Just some quick dichroic heart experiments by Greta Schneider. The top one is dichro scrap capped with clear, very colorful and each one will be unique.
Dichroic heart by Greta Schneider with a light coating of fine clear frit for texture and a CZ fired in for some flash. You can also get pretty designs on dichro by acid etching.
Carlyne Lynch used torch pulled bits for leaves and petals plus some scrap to make this colorful heart shaped piece. simple design….very colorful and eye-catching.
Carlyne also did this amazing heart with murrini she pulled herself. The colors show even more with light from behind.

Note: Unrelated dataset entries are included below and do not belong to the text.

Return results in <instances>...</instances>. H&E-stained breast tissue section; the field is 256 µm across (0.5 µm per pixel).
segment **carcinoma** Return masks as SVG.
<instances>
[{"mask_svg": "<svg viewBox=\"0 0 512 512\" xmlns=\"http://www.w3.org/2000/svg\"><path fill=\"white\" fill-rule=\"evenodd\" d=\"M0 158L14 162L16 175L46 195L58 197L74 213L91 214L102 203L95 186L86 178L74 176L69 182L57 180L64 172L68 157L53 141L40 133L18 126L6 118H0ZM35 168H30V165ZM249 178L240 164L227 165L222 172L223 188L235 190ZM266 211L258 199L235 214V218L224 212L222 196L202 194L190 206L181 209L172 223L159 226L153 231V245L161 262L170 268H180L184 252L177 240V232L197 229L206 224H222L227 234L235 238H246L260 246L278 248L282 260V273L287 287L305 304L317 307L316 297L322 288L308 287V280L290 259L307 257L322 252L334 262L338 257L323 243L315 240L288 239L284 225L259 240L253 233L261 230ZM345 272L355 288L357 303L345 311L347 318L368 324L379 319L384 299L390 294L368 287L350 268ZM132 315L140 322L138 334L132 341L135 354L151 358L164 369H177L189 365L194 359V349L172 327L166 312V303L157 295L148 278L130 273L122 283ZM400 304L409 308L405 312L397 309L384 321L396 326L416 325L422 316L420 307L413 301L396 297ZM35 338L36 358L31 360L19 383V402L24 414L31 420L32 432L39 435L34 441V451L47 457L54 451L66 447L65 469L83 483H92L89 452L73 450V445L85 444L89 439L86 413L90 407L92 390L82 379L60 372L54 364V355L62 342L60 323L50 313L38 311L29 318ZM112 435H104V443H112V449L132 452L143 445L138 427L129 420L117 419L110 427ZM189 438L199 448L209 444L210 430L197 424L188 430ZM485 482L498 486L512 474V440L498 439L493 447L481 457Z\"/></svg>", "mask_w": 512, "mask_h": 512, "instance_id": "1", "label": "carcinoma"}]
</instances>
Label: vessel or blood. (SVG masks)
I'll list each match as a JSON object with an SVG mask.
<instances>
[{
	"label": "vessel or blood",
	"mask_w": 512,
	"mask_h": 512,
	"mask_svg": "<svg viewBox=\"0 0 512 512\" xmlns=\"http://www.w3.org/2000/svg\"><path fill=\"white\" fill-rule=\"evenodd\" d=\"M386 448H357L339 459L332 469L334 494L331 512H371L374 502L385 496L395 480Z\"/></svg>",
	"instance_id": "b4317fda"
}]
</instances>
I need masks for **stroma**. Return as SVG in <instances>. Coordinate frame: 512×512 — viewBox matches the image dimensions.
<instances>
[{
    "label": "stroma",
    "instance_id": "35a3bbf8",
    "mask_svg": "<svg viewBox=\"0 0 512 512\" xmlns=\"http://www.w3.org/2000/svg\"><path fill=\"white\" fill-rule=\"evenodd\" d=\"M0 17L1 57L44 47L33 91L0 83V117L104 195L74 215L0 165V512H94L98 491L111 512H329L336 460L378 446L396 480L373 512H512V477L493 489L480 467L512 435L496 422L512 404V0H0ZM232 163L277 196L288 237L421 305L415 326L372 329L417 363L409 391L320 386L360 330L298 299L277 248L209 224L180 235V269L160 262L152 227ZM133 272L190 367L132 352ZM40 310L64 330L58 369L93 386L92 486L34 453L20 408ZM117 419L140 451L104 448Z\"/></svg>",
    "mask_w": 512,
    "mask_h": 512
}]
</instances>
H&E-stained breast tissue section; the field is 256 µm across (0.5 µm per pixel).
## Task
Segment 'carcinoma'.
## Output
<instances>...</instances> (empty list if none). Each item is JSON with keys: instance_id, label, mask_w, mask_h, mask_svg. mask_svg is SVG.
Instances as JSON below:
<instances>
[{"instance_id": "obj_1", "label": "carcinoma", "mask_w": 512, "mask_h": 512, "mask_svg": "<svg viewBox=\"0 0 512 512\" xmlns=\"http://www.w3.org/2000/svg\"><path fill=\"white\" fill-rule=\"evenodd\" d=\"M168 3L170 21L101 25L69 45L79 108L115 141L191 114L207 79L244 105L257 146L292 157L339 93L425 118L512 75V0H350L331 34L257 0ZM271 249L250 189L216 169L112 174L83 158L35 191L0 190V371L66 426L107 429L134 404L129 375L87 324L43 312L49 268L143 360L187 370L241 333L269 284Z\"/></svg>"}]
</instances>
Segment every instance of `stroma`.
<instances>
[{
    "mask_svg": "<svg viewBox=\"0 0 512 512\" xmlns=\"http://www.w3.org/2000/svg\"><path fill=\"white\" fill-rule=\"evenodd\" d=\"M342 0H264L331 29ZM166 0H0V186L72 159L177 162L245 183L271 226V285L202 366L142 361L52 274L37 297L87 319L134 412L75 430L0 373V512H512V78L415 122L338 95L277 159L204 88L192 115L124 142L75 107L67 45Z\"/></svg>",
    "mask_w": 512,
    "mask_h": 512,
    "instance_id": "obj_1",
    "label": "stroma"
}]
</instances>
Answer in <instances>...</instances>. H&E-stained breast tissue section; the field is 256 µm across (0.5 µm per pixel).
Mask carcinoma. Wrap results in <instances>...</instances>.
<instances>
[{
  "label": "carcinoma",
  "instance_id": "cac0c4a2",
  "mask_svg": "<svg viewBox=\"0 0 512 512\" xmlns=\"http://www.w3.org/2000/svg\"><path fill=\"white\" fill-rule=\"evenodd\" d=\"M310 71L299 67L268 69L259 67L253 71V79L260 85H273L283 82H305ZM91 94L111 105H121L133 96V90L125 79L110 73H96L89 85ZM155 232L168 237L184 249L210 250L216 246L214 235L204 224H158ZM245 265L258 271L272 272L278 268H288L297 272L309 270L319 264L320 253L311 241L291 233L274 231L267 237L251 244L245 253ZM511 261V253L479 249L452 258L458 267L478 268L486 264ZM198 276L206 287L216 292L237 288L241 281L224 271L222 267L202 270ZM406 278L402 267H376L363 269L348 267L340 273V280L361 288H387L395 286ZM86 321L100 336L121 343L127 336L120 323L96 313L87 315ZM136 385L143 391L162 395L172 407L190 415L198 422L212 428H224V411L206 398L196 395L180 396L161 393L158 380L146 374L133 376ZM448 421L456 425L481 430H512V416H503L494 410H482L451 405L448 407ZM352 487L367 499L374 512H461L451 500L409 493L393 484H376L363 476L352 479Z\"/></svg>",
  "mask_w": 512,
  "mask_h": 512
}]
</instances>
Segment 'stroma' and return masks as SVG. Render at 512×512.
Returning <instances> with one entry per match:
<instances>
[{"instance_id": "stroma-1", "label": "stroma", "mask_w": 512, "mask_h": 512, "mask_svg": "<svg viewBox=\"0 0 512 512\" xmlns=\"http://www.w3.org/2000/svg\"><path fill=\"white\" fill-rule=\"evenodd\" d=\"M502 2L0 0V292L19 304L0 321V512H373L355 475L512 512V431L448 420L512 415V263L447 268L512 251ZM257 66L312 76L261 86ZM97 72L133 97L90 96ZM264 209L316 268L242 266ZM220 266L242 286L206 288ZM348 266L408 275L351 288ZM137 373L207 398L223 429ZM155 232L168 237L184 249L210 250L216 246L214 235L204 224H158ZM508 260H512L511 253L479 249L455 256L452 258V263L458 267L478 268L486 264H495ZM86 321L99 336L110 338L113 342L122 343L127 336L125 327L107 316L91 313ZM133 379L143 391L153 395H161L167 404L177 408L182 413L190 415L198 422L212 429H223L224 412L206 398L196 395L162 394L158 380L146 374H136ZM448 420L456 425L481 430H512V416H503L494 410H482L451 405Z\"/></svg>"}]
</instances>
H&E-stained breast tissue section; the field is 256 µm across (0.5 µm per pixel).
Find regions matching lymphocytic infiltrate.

An added piece of info: The odd curved triangle photo below isn’t for a heart project but was a test using fine clear powder on the left, powder and fine in the center and then just clear fine on the right over blue irid. I was originally thinking about making a clear coat with the powder but only I fired high enough to give the irid some surface texture. I was very surprised how much the powder, and powder-with-fine dulled the color….and it shows better in person than in the photo…but it is amazing how much better the blue irid color shows up and sparkles with just the fine on it. Just powder fired higher to go shiny and smooth would have looked nice too. Using a stencil over irid and clear coating the open areas with powder leaves a very interesting and nice pattern. If you have not ever tried that do a test with some scrap. Have fun!

Simple textured hearts in dichroic glass by Greta Schneider with a CZ fired in. Perfect for pendants
Blue irid glass with clear powder on the left, both powder and fine in the center and just clear fine on the right which remains much more colorful.